■ Task
Send back the listing, word for word.

■ Material provided
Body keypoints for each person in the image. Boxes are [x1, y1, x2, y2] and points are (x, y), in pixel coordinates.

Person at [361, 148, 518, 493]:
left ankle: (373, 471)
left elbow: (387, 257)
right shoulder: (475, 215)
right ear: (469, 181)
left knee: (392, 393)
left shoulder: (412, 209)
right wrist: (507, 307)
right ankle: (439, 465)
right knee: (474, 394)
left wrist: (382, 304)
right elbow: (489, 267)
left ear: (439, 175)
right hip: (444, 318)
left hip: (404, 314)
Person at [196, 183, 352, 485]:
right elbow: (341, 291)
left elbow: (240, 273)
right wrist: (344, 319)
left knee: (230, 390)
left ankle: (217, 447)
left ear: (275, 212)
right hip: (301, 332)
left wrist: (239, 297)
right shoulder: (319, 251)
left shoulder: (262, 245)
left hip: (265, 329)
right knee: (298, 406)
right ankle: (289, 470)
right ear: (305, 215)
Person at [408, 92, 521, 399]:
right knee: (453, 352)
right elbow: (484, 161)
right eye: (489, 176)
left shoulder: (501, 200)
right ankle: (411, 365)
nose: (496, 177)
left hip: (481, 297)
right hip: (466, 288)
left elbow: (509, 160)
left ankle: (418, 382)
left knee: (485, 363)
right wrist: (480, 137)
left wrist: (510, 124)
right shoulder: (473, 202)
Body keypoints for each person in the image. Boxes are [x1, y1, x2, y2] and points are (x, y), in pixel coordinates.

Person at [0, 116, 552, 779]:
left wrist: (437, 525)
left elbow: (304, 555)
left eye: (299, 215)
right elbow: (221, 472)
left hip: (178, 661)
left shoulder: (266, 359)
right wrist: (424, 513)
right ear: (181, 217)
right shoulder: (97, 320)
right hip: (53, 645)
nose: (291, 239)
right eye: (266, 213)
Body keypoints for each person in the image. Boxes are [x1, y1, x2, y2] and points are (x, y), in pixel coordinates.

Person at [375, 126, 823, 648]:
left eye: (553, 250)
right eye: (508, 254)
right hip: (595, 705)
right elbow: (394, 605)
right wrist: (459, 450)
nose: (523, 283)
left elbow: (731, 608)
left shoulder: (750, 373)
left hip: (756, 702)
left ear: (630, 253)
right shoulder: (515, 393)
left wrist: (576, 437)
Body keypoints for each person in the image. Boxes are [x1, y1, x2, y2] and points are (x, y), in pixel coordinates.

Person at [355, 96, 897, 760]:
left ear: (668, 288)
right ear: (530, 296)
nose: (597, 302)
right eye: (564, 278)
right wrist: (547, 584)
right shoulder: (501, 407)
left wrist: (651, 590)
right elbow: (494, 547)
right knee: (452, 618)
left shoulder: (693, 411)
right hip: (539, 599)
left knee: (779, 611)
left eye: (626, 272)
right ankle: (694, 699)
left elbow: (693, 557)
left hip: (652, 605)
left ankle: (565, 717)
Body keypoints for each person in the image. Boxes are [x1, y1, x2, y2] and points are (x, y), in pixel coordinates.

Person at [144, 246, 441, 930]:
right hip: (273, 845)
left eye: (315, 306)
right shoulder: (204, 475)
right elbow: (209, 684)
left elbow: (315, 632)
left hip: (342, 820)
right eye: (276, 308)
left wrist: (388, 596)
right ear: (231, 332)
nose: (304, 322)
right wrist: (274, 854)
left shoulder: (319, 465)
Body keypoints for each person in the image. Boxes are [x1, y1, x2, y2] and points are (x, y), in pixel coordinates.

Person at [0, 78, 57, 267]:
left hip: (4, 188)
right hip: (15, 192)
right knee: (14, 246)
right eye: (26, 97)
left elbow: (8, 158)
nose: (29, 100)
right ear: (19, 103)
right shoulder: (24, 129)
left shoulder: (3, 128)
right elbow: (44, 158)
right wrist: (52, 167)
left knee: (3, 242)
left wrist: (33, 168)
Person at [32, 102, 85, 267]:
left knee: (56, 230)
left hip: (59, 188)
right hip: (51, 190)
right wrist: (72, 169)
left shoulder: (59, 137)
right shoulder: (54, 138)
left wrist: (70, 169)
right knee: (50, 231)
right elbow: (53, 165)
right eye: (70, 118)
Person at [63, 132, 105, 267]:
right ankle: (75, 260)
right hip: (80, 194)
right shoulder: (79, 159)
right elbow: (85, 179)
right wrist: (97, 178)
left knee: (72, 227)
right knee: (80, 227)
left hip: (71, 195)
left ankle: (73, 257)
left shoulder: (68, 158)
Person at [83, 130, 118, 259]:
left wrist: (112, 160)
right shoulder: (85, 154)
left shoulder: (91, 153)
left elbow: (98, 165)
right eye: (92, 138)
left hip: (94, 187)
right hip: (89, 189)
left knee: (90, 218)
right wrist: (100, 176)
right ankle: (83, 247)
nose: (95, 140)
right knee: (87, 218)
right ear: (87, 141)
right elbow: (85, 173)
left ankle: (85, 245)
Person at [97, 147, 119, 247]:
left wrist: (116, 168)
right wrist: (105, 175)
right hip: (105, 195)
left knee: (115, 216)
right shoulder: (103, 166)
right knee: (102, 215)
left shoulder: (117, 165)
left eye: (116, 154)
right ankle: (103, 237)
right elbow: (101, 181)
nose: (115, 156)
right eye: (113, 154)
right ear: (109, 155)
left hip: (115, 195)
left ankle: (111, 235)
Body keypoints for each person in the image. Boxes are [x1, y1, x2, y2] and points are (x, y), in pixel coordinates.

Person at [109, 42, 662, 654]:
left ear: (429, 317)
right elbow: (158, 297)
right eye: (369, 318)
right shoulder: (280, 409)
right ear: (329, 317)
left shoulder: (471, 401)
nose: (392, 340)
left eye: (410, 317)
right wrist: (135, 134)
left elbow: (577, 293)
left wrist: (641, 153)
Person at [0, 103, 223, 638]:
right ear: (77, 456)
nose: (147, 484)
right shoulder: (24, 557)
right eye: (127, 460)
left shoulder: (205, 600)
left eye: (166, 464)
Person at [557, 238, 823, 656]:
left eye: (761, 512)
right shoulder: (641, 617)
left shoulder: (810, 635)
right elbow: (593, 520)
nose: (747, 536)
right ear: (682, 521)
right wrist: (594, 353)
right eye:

■ Response
Body keypoints for each person in the image. Boxes are [x1, y1, x2, y2] and points are (x, y), in pixel coordinates.

Person at [361, 148, 518, 493]:
left ankle: (373, 471)
left elbow: (387, 257)
right shoulder: (475, 215)
right ear: (469, 181)
left knee: (392, 393)
left shoulder: (412, 209)
right wrist: (507, 307)
right ankle: (439, 465)
right knee: (474, 394)
left wrist: (382, 304)
right elbow: (489, 267)
left ear: (439, 175)
right hip: (444, 318)
left hip: (404, 314)
Person at [196, 183, 352, 485]:
right elbow: (341, 291)
left elbow: (240, 273)
right wrist: (344, 319)
left knee: (230, 390)
left ankle: (217, 447)
left ear: (275, 212)
right hip: (301, 332)
left wrist: (239, 297)
right shoulder: (319, 251)
left shoulder: (262, 245)
left hip: (265, 329)
right knee: (298, 406)
right ankle: (289, 470)
right ear: (305, 215)
Person at [408, 92, 521, 399]:
right knee: (453, 352)
right elbow: (484, 161)
right eye: (489, 176)
left shoulder: (501, 200)
right ankle: (411, 365)
nose: (496, 177)
left hip: (481, 297)
right hip: (466, 288)
left elbow: (509, 160)
left ankle: (418, 382)
left knee: (485, 363)
right wrist: (480, 137)
left wrist: (510, 124)
right shoulder: (473, 202)
Body keypoints for each person in the image. Boxes are [x1, y1, x2, y2] and points are (x, y), in pixel coordinates.

Person at [0, 116, 552, 779]:
left wrist: (437, 525)
left elbow: (304, 555)
left eye: (299, 215)
right elbow: (221, 472)
left hip: (178, 661)
left shoulder: (266, 359)
right wrist: (424, 513)
right ear: (181, 217)
right shoulder: (97, 320)
right hip: (53, 645)
nose: (291, 239)
right eye: (266, 213)
Body keypoints for each person in the image. Boxes are [x1, y1, x2, y2] and points are (x, y), in pixel coordinates.

Person at [375, 126, 823, 648]:
left eye: (553, 250)
right eye: (508, 254)
right hip: (595, 705)
right elbow: (394, 605)
right wrist: (459, 450)
nose: (523, 283)
left elbow: (731, 608)
left shoulder: (750, 373)
left hip: (756, 702)
left ear: (630, 253)
right shoulder: (515, 393)
left wrist: (576, 437)
Body keypoints for each person in the image. Boxes are [x1, y1, x2, y2] and points are (x, y), in pixel coordinates.

Person at [355, 96, 897, 760]:
left ear: (668, 288)
right ear: (530, 296)
nose: (597, 302)
right eye: (564, 278)
right wrist: (547, 584)
right shoulder: (501, 407)
left wrist: (651, 590)
right elbow: (494, 547)
right knee: (452, 618)
left shoulder: (693, 411)
right hip: (539, 599)
left knee: (779, 611)
left eye: (626, 272)
right ankle: (694, 699)
left elbow: (693, 557)
left hip: (652, 605)
left ankle: (565, 717)
Body keypoints for each person in the image. Boxes are [x1, y1, x2, y2] and points are (x, y), in pixel coordinates.

Person at [144, 246, 441, 930]:
right hip: (273, 845)
left eye: (315, 306)
right shoulder: (204, 475)
right elbow: (209, 684)
left elbow: (315, 632)
left hip: (342, 820)
right eye: (276, 308)
left wrist: (388, 596)
right ear: (231, 332)
nose: (304, 322)
right wrist: (274, 854)
left shoulder: (319, 465)
Body keypoints for each person in the image. Boxes are [x1, y1, x2, y2] and points are (x, y), in pixel coordinates.

Person at [0, 78, 57, 267]:
left hip: (4, 188)
right hip: (15, 192)
right knee: (14, 246)
right eye: (26, 97)
left elbow: (8, 158)
nose: (29, 100)
right ear: (19, 103)
right shoulder: (24, 129)
left shoulder: (3, 128)
right elbow: (44, 158)
right wrist: (52, 167)
left knee: (3, 242)
left wrist: (33, 168)
Person at [32, 102, 85, 267]:
left knee: (56, 230)
left hip: (59, 188)
right hip: (51, 190)
right wrist: (72, 169)
left shoulder: (59, 137)
right shoulder: (54, 138)
left wrist: (70, 169)
right knee: (50, 231)
right elbow: (53, 165)
right eye: (70, 118)
Person at [63, 132, 105, 267]:
right ankle: (75, 260)
right hip: (80, 194)
right shoulder: (79, 159)
right elbow: (85, 179)
right wrist: (97, 178)
left knee: (72, 227)
right knee: (80, 227)
left hip: (71, 195)
left ankle: (73, 257)
left shoulder: (68, 158)
Person at [83, 130, 118, 259]:
left wrist: (112, 160)
right shoulder: (85, 154)
left shoulder: (91, 153)
left elbow: (98, 165)
right eye: (92, 138)
left hip: (94, 187)
right hip: (89, 189)
left knee: (90, 218)
right wrist: (100, 176)
right ankle: (83, 247)
nose: (95, 140)
right knee: (87, 218)
right ear: (87, 141)
right elbow: (85, 173)
left ankle: (85, 245)
Person at [97, 147, 119, 247]:
left wrist: (116, 168)
right wrist: (105, 175)
right hip: (105, 195)
left knee: (115, 216)
right shoulder: (103, 166)
right knee: (102, 215)
left shoulder: (117, 165)
left eye: (116, 154)
right ankle: (103, 237)
right elbow: (101, 181)
nose: (115, 156)
right eye: (113, 154)
right ear: (109, 155)
left hip: (115, 195)
left ankle: (111, 235)
Body keypoints for each person in the image. Boxes are [x1, y1, x2, y2] and points are (x, y), in pixel coordinates.

Person at [109, 42, 662, 654]:
left ear: (429, 317)
right elbow: (158, 297)
right eye: (369, 318)
right shoulder: (280, 409)
right ear: (329, 317)
left shoulder: (471, 401)
nose: (392, 340)
left eye: (410, 317)
right wrist: (135, 134)
left elbow: (577, 293)
left wrist: (641, 153)
Person at [0, 103, 223, 638]:
right ear: (77, 456)
nose: (147, 484)
right shoulder: (24, 557)
right eye: (127, 460)
left shoulder: (205, 600)
left eye: (166, 464)
Person at [557, 238, 823, 656]:
left eye: (761, 512)
right shoulder: (641, 617)
left shoulder: (810, 635)
right elbow: (593, 520)
nose: (747, 536)
right ear: (682, 521)
right wrist: (594, 353)
right eye:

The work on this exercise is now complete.